Elderly Lives Matter®

How Do Continuing Care Retirement Communities Differ From Nursing Homes And Assisted living Facilities?

On Behalf of | Feb 14, 2024 | Uncategorized

Older adults often require more support than their family members can provide. The effects of aging can manifest in many different symptoms, including cognitive impairment and motor function challenges. Older adults may require increasing levels of support as they continue to age.

Planning for the possibility of intensive support needs later in life can help older adults achieve a sense of comfort, as they know they have the resources set aside for their care needs. The type of facility where someone lives plays a major role in the financial resources that they require for comfort later in life. Some people move into continuing care retirement communities (CCRCs) or life plan communities instead of assisted living facilities or nursing homes.

What sets a CCRC apart from better-known or more traditional elder care facilities?

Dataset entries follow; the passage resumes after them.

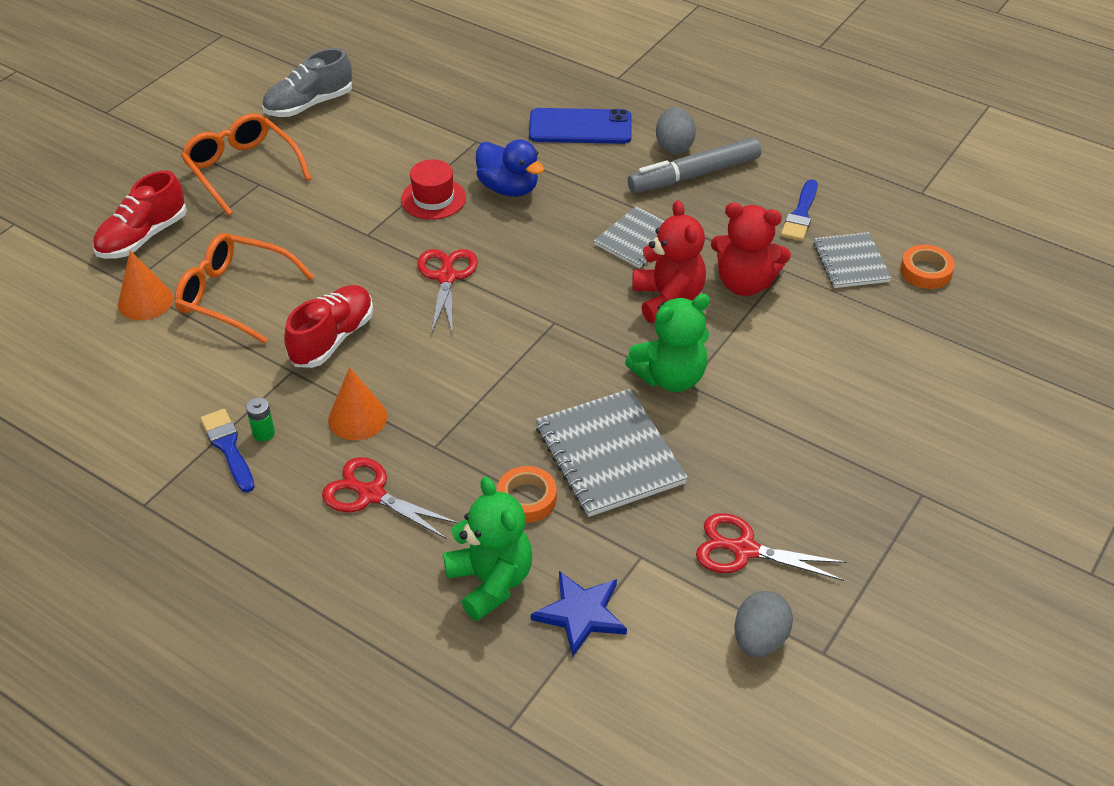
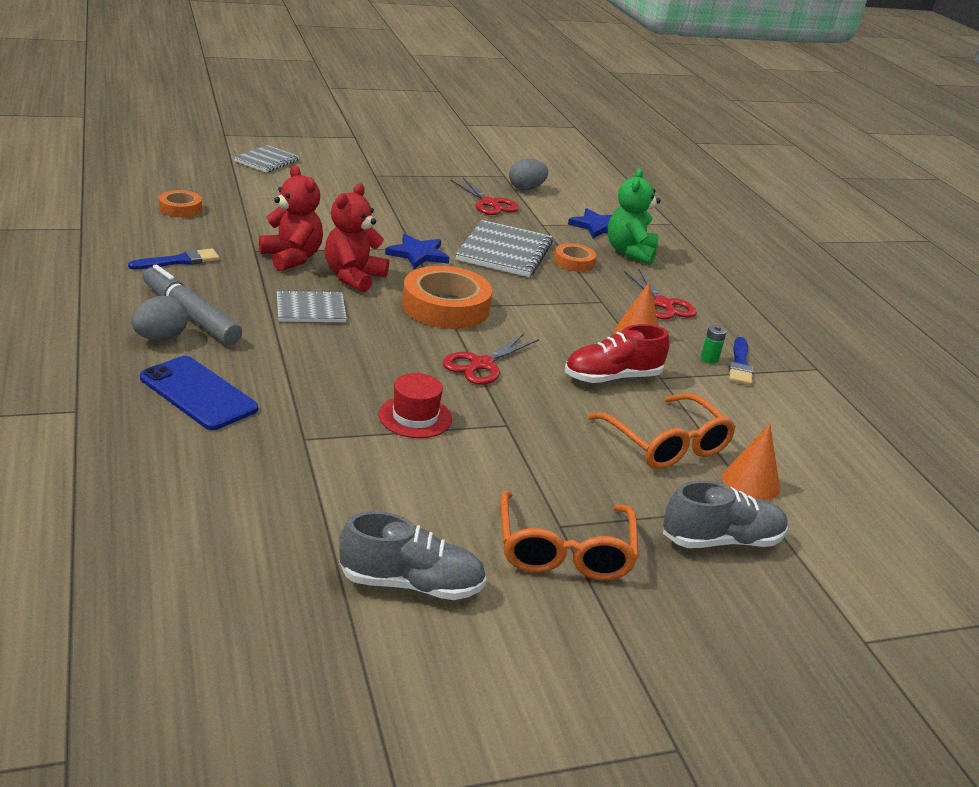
camera: 145 degrees left, 15 degrees down
red shoe [93,170,187,259] -> grey shoe [663,481,788,548]
blue duck [476,139,544,197] -> none
green teddy bear [625,294,710,392] -> blue star [385,234,449,269]
grey marker [627,137,762,193] -> grey marker turned 150 degrees counterclockwise [143,265,242,345]
grey notebook [813,232,892,288] -> grey notebook moved to [233,145,300,173]
none -> orange tape [402,266,492,329]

The goal of CCRC is to remain at one location

Many adults move to an assisted living facility at some point during their retirement and may then eventually transition to a nursing home when they begin struggling with independent living. It can be destabilizing and expensive to move from one elder care facility to another. The older and more vulnerable someone has become, the more disruptive and traumatic relocation might be.

A CCRC is a single facility that provides multiple different options for the support of an older adult. That makes them different from nursing homes. So does the payment structure for a CCRC. According to the American Association of Retired Persons (AARP), individuals pay a large deposit, which may range from around $40,000 to several million dollars. They then pay a monthly fee to the facility based on the support that they require.

Adults can enjoy apartment-style assisted living or far more intensive nursing home-level supports at different points in their golden years as their needs change. Those who live in a CCRC often have an easier time adjusting as their support needs change later in life. They may also have an easier time maintaining a reliable visitation schedule with loved ones, as the travel time and rules for visits won’t shift the way they would from one facility to another.

Those who think that living in a CCRC would be a reasonable solution for meeting support needs during their golden years may need to consider those plans when reviewing or establishing estate planning documents. Thinking about long-term support needs may help those preparing for retirement put the right protections in place for themselves as they age.